━━━━━ Excerpted data ━━━━━

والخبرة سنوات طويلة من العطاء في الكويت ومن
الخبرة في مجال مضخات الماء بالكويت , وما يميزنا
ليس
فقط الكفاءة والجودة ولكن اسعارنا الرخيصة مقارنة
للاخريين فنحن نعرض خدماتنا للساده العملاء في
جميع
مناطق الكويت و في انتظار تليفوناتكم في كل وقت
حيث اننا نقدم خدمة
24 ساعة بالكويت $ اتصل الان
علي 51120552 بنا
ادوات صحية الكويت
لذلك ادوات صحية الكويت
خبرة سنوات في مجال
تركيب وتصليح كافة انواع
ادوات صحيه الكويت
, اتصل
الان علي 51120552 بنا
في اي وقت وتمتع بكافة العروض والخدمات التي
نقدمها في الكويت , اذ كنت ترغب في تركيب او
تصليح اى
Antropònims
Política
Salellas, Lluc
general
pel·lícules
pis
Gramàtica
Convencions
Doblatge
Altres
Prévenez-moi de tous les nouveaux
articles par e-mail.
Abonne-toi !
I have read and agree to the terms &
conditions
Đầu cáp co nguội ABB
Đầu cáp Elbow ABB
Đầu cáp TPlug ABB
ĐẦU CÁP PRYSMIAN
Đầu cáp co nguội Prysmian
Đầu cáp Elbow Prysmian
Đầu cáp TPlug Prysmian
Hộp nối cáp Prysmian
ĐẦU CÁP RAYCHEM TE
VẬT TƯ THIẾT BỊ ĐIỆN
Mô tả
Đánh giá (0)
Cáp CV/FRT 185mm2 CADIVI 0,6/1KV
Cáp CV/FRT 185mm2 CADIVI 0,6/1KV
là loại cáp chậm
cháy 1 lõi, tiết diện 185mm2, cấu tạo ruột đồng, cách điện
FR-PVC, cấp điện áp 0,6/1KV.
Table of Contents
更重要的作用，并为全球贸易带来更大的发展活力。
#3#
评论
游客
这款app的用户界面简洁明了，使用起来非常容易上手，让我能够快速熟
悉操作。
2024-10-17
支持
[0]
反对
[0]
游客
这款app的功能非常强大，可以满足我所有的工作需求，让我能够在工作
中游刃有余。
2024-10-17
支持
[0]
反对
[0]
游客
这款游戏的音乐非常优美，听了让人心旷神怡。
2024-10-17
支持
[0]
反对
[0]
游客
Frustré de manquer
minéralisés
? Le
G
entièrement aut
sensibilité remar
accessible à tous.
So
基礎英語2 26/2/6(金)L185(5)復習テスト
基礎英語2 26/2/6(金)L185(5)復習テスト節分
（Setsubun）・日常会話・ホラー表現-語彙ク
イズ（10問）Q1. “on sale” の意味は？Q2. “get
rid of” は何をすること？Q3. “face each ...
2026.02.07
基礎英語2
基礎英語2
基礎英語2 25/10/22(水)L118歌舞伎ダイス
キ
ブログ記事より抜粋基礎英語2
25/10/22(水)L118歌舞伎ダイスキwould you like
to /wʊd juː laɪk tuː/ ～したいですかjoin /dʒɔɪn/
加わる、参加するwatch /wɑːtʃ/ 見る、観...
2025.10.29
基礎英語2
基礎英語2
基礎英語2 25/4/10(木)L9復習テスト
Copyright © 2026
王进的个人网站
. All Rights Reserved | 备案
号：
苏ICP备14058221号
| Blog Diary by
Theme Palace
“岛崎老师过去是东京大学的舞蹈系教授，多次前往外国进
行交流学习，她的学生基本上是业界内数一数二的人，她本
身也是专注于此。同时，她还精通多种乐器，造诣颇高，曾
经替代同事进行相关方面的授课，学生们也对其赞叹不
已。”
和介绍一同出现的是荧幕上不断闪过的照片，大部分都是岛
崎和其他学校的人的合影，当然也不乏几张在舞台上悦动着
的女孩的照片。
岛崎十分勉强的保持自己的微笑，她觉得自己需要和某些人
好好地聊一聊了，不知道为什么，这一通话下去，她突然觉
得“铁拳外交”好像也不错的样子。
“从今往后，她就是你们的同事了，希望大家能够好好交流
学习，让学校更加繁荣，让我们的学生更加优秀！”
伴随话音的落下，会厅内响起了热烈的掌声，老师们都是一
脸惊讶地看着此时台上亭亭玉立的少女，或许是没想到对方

━━━━━

(Your instructions) Please extract each line of the data above that contains the word "الان".

(Task answer)
24 ساعة بالكويت $ اتصل الان
الان علي 51120552 بنا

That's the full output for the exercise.